Sharifpoor is now trying to return the favour. At the Ted Rogers Centre, she is hoping to start an entrepreneurship program with the help of H2i to encourage more commercialization of cardiovascular research, an area where she says there are currently too few startups in Canada.
As for Polumiros, Sharifpoor says some potential investors suggested she and Battiston focus on purely cosmetic applications because the bar for regulatory approval may be lower. But she’s adamant breast cancer reconstruction remains the startup’s end goal, adding that, after nearly a decade of research, she knows the ReFilx polymer “like the back of my hand” and is confident in its ability to “help so many people.”
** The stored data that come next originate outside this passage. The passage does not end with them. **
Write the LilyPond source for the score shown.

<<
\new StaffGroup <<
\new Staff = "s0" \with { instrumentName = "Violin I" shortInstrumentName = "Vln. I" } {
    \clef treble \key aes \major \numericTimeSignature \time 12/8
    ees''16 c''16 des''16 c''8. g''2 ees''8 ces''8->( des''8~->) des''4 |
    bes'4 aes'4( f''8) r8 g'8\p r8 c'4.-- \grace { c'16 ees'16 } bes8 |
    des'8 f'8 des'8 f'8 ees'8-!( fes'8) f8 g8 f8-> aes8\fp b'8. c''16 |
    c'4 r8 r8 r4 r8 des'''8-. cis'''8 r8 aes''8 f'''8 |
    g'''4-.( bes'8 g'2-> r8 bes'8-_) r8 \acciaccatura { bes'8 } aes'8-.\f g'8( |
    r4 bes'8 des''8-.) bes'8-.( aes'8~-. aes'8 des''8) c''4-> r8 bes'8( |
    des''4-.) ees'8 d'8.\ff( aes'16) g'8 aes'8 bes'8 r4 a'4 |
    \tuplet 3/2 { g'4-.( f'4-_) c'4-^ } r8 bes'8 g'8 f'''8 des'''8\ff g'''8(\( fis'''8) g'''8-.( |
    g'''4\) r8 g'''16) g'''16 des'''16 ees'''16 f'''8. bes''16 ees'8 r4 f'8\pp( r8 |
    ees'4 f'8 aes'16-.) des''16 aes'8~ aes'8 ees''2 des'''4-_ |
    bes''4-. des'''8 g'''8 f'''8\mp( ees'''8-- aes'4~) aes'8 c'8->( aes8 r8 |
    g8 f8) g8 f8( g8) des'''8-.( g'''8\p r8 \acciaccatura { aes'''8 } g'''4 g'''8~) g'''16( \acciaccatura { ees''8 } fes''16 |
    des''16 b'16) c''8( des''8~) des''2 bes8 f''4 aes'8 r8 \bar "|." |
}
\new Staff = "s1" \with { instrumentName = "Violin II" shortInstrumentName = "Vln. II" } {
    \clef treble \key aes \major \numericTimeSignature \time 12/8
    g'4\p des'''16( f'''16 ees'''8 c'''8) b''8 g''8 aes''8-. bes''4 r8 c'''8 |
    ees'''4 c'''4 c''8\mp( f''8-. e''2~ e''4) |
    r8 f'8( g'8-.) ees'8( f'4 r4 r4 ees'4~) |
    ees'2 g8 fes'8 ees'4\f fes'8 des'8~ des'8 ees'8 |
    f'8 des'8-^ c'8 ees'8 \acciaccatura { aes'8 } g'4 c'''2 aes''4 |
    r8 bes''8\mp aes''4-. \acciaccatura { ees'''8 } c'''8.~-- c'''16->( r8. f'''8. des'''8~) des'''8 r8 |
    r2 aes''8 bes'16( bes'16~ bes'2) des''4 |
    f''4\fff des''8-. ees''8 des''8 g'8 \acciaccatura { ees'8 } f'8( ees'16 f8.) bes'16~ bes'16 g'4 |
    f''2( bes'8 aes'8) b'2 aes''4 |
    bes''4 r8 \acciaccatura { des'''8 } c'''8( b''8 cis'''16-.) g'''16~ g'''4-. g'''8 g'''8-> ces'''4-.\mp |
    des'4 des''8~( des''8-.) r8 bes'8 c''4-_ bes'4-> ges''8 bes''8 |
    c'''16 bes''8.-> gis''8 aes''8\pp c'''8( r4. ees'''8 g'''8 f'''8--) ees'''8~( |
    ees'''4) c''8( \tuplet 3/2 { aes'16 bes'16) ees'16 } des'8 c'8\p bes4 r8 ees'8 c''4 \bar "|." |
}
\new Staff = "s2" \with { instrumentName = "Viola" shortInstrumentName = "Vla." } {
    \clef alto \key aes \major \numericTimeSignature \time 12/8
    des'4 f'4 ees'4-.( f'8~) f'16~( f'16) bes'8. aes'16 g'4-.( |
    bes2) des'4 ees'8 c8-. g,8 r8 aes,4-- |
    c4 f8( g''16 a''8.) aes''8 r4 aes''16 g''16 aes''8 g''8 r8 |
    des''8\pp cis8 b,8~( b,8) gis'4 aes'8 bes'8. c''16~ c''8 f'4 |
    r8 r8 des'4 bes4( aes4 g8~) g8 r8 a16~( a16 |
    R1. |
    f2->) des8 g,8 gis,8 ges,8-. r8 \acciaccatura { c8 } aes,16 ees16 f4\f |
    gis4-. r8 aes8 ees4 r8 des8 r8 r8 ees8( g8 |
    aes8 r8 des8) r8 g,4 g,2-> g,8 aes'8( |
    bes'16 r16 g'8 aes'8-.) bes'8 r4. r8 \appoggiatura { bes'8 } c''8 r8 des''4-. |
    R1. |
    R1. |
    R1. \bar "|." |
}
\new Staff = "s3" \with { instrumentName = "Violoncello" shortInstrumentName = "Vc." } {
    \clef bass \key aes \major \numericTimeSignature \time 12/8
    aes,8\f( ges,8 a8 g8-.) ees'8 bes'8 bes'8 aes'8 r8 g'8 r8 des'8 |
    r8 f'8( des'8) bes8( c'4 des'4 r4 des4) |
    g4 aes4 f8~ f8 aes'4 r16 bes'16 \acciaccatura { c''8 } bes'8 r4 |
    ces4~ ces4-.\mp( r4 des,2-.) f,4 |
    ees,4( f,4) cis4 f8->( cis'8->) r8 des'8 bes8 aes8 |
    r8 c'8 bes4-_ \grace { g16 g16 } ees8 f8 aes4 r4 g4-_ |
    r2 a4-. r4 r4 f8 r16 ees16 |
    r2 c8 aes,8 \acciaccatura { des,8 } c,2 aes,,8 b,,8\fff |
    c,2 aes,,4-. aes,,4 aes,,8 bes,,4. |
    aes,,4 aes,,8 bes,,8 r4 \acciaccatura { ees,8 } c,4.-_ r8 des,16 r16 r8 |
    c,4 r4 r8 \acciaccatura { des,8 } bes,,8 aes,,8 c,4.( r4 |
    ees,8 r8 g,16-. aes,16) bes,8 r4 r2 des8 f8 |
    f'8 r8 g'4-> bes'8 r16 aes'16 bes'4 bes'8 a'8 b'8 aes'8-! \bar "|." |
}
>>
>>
Such commitment is welcome news to cancer survivors like Brambilla Reis, who routinely tells people she’s 25 years old because that’s how long it’s been since she was declared cancer free. If the option had been available, she says she would have jumped at the chance to have undergone a surgery with a better cosmetic outcome.
“For me, if I look back, and I’m going for a lumpectomy and its possible to do this procedure? I think it would be amazing.”